There are now clear conflicts between courts in this state and federal and state courts in this federal judicial circuit on the issue of the includability or countability of annuities owned by the community spouse in determining the eligibility of the institutional spouse for Medicaid benefits. In James ex rel. James v. Richman, 465 F.Supp.2d 395 (M.D.Pa., Nov 21, 2006), aff’d, James v. Richman, — F.3d —- (3rd Cir.(Pa.) Nov 12, 2008) (NO. 06-5092) (which I blogged about here) and Weatherbee v. Richman, ____ F. Supp. _____ (C.A. No. 07-134, January 22, 2009) (which I blogged about here), federal courts in the third judicial circuit have ruled that an annuity purchased with a couple’s excess resources and payable to the community spouse is not countable in determining the institutionalized spouse’s eligibility for nursing home Medicaid benefits. Similarly, in this case, E.F. v. DMAHS, and in J.L. v. DMAHS, OAL DKT. NO. HMA 3790-08 (Union County, January 28, 2009) (which I blogged about here), state administrative courts in New Jersey reached that same result as the federal courts. However, in N.M. v. Division of Medical Assistance and Health Services, ____ N.J. Super. ____ (App. Div. 2009), the state’s appellate court ruled that the value of an annuity purchased for the sole benefit of the community spouse may be considered in determining the institutionalized spouse’s resource limit for Medicaid eligibility. (I blogged about the N.M. cases here.)
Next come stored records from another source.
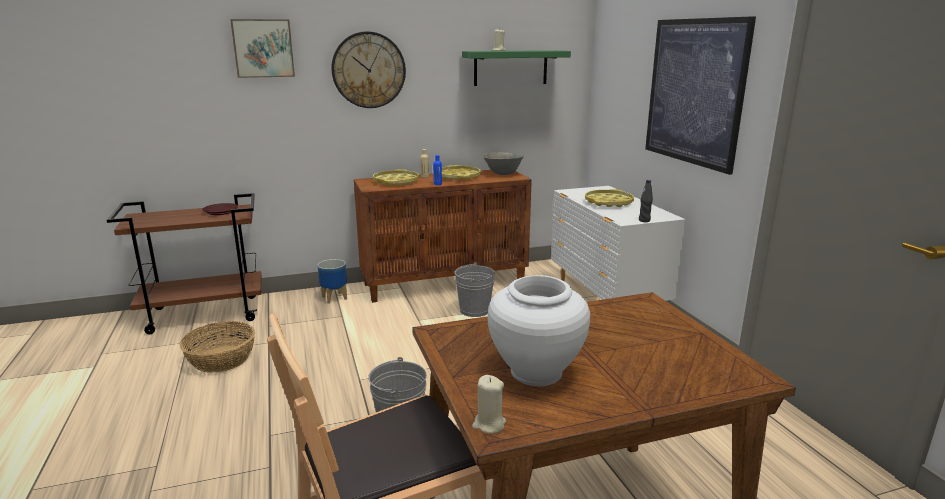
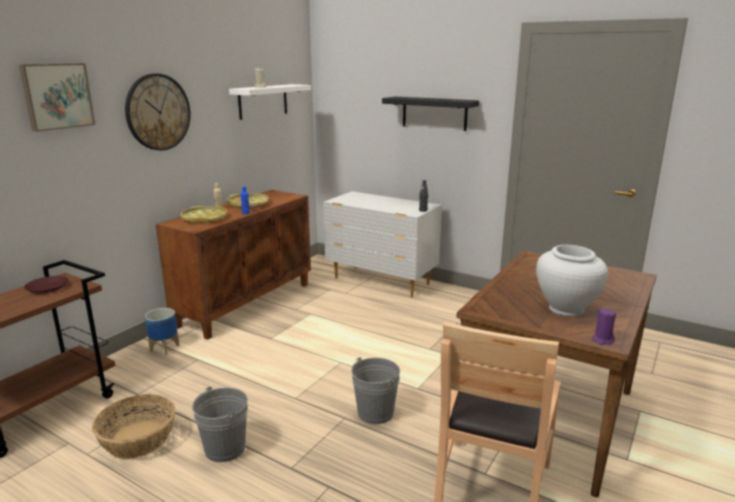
camera: 40 degrees left, 0 degrees up
(474, 310) = (302, 316): grey bucket -> grey bucket (225, 448)
(489, 424) = (602, 340): beige candle -> purple candle
(502, 174) = (278, 195): grey bowl -> none
(510, 67) = (263, 101): green shelf -> white shelf
(608, 202) = (378, 203): yellow tray -> none
(694, 92) = (434, 113): picture -> black shelf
Clearly, there is a division of authority on the issue of annuities and Medicaid planning which must be resolved in upcoming cases. In the meantime, the E.F. v. DMAHS case now goes to the Director of the state Medicaid agency, who can adopt, reject or modify Judge Braswell’s decision.

The E.F. vs. DMAHS case is annexed here – ef-v-dmahs

UPDATE: As expected, on May 27, 2009 the Director of the New Jersey’s Medicaid agency reversed and remanded the ALJ’s  decision. The Director found that a material issue of fact existed which necessitated a remand of the case to the Office of Administrative law “for further findings regarding the availability and value of the annuity.” I blogged about the Director’s decision here.